Meskipun satuan tempur Muslim berjumlah 40 ribu serdadu, hanya 10 ribu
saja yang terlatih baik. Sementara itu kekuatan Zionis Israel terdiri
dari 30 ribu tentara, dimana 10 ribu orang untuk pertahanan lokal dan 25
ribu lainnya untuk penjagaan wilayah. Disamping itu sekitar 3000
teroris Irgun dan Stern memiliki senjata lengkap dari AS dan Inggris.
Meski tentara Israel memang terlatih, pengkhianatan penguasa muslimlah
yang justru memastikan kemenangan Yahudi di Palestina.
Krisis Kanal Suez tahun 1956
Konflik ini sebenarnya bukan bertujuan untuk membebaskan palestina namun
adalah konflik antara Inggris melawan AS untuk mengontrol kanal Suez.

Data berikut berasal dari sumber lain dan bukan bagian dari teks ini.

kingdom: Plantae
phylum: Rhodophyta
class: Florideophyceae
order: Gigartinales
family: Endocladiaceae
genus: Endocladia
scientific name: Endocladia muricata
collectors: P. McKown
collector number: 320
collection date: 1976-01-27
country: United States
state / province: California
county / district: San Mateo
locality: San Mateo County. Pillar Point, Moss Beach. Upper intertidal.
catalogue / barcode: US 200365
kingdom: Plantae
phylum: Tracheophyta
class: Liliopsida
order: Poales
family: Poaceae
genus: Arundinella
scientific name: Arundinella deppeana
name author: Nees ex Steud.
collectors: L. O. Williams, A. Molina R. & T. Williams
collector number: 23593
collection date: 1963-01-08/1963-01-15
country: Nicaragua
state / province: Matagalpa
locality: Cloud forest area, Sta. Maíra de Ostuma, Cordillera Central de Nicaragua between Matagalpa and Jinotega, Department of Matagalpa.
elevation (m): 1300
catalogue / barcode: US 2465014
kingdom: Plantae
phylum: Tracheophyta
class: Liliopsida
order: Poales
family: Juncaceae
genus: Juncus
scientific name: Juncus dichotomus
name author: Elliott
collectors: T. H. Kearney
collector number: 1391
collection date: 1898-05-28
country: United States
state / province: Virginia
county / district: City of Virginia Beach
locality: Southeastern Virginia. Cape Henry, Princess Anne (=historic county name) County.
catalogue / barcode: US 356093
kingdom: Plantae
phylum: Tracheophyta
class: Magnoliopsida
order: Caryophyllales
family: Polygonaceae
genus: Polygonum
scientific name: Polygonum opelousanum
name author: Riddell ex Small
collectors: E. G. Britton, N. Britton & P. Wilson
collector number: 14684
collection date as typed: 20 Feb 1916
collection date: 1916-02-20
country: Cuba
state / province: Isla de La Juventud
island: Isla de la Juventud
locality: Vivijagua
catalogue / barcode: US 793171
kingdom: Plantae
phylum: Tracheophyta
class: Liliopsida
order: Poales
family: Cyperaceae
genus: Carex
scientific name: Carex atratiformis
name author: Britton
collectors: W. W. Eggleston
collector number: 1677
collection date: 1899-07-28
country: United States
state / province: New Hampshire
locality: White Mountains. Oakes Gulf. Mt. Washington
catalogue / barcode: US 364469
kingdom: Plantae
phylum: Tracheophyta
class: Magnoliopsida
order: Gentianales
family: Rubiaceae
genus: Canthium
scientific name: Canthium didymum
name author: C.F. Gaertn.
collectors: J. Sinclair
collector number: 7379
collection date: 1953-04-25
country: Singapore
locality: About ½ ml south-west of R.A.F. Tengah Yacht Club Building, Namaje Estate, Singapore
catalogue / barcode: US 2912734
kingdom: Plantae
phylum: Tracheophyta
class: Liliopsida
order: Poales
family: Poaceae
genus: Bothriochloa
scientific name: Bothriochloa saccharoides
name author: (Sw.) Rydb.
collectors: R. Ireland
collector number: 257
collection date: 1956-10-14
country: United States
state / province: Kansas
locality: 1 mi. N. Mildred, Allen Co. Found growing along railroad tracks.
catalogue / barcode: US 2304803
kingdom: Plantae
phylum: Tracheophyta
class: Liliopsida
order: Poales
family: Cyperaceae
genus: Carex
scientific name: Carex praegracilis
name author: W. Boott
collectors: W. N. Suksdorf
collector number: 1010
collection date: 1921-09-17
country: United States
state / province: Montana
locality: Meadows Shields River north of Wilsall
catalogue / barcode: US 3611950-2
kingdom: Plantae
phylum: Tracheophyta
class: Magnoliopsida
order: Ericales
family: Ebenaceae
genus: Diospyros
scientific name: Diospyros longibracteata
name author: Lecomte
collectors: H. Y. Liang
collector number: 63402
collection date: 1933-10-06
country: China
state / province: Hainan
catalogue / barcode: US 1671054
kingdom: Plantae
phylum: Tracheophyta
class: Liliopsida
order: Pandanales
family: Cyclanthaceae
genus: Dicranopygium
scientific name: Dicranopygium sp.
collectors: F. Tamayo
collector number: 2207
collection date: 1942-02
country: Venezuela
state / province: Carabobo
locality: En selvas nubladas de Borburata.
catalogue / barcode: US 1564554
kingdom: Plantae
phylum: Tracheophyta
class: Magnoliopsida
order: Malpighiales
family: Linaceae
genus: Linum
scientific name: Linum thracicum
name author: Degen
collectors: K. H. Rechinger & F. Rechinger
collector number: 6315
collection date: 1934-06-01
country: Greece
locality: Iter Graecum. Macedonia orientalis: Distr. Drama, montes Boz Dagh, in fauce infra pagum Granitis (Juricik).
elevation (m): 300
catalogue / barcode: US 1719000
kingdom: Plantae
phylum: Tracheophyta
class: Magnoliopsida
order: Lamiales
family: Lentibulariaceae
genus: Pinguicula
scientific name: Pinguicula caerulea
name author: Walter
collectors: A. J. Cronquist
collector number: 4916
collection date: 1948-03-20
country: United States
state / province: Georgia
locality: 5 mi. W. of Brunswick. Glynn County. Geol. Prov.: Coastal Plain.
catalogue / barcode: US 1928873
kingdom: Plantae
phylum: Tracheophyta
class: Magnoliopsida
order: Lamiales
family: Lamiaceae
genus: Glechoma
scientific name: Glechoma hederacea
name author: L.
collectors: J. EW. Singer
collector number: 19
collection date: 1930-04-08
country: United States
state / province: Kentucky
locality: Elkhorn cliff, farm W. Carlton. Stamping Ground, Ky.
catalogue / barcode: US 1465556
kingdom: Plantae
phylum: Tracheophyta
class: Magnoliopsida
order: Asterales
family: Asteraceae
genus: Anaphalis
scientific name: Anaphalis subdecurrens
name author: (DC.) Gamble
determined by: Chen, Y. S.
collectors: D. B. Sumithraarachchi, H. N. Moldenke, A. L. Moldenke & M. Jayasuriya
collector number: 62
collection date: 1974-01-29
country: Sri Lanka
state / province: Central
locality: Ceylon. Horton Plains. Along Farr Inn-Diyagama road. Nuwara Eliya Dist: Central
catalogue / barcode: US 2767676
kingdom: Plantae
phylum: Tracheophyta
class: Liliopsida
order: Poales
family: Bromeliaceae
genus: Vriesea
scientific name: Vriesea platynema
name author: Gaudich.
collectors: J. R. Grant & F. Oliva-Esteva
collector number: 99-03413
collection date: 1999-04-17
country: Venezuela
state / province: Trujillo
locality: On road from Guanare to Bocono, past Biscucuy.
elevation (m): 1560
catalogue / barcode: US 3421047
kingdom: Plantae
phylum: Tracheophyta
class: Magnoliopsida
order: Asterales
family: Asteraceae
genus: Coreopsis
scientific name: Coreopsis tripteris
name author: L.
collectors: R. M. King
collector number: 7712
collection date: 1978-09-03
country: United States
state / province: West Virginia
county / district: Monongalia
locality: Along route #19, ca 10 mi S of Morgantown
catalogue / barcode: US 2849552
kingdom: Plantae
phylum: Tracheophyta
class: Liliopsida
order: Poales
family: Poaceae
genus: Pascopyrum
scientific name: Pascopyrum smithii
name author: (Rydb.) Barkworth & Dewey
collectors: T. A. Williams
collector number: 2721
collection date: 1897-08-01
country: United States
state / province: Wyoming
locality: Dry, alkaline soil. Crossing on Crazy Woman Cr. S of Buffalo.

AS melihat Mesir sebagai sekutu strategis demi menancapkan pengaruh di
Timur Tengah. Dengan CIA, AS mengatur penjatuhan rezim Pro Inggris Raja
Farook pada tahun 1952 dengan menaikkan perwira militer yang dipimpin
oleh Jamal Abdul Nasser. CIA melakukan proyek yang dikenal sebagai
proyek ‘Mencari Muslim ala Billy Graham’ di tahun 1951. Mike Copeland,
intel CIA merilis informasi rahasia di biografinya pada tahun 1989 yang
berjudul The Game Player yang menceritakan kisah sukses CIA dalam
mengkudeta boneka Inggris raja Farook. Copeland yang merancang kudeta
ini mengatakan bahwa ‘CIA membutuhkan figur yang kharismatik yang bisa
mengendalikan dan membelokkan sentimen anti Amerika yang tengah
menggunung saat itu.’ Dia juga menjelaskan bahwa CIA dan Nasser berada
dalam perjanjian dengan Israel. Bagi Nasser, seruan perang terhadap
Israel tidaklah penting. Prioritas Nasser adalah menghentikan penguasaan
Inggris terhadap zone kanal Suez. Musuh Nasser adalah Inggris, bukan
Israel.
Di tahun 1956, Nasser menjalankan perintah Amerika untuk menasionalisasi
Kanal Suez. Sebagai jawabannya, Inggris menarik Perancis dan Israel
untuk terlibat. Ini terlihat dari ungkapan sejarawan Corelli Barnett
dalam bukunya ‘Jatuhnya Kekuasaan Inggris’ , yaitu ‘Perancis memusuhi
Nasser karena Mesir membantu pemberontak Aljazair dan memiliki
keterikatan emosi dengan kanal Suez. Bukankah sejatinya adalah Perancis
yang membangun kanal Suez. Israel juga memiliki kepentingan melawan
Nasser karena Fedayeen Palestina yang menyerang Israel dan juga blokade
Mesir terhadap selat Tiran.’ Maka Sir Anthony Eden (Perdana Menteri
Inggris) membuat rencana rahasia bersama Perancis dan Israel [8].
Barnett mengatakan bahwa konflik dipicu ketika ‘Israel akan menyerang
Mesir dari semenanjung Sinai.’ Setelah itu ‘Inggris dan Perancis akan
memberikan ultimatum bagi semua pihak untuk menghentikan perang atau
mereka akan terjun dan terlibat demi melindungi Kanal Suez.’ [9]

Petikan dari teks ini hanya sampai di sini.